### WORK ITEM
Reproduce the text lines of all the data below, substituting "размер" for every occurrence of the word "формат" and leaving everything else unchanged. Omit the pictures from the output.

# # # # # # #

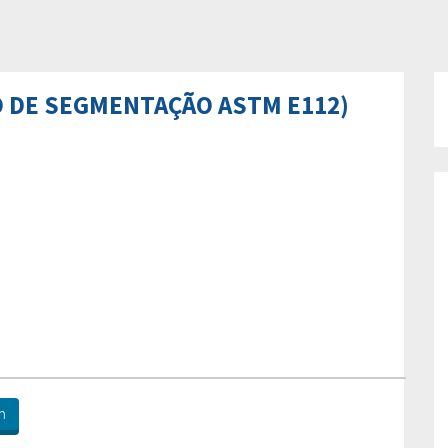
 DE SEGMENTAÇÃO ASTM E112)
n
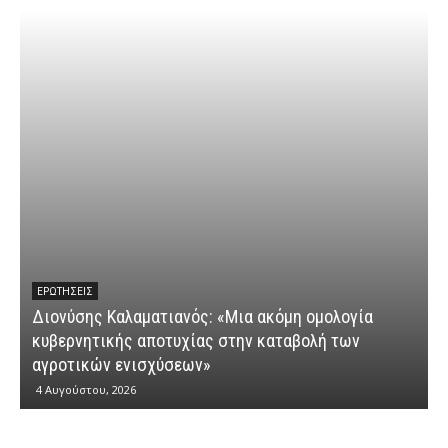
ΕΡΩΤΉΣΕΙΣ
Διονύσης Καλαματιανός: «Μια ακόμη ομολογία
κυβερνητικής αποτυχίας στην καταβολή των
Δ
αγροτικών ενισχύσεων»
“
4 Αυγούστου, 2026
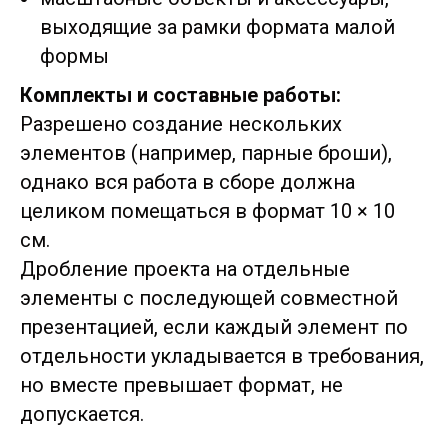
выходящие за рамки формата малой
формы
Комплекты и составные работы:
Разрешено создание нескольких
элементов (например, парные броши),
однако вся работа в сборе должна
целиком помещаться в формат 10 × 10
см.
Дробление проекта на отдельные
элементы с последующей совместной
презентацией, если каждый элемент по
отдельности укладывается в требования,
но вместе превышает формат, не
допускается.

# # # # # # #

### OUTPUT
 DE SEGMENTAÇÃO ASTM E112)
n
ΕΡΩΤΉΣΕΙΣ
Διονύσης Καλαματιανός: «Μια ακόμη ομολογία
κυβερνητικής αποτυχίας στην καταβολή των
Δ
αγροτικών ενισχύσεων»
“
4 Αυγούστου, 2026
выходящие за рамки размера малой
формы
Комплекты и составные работы:
Разрешено создание нескольких
элементов (например, парные броши),
однако вся работа в сборе должна
целиком помещаться в размер 10 × 10
см.
Дробление проекта на отдельные
элементы с последующей совместной
презентацией, если каждый элемент по
отдельности укладывается в требования,
но вместе превышает размер, не
допускается.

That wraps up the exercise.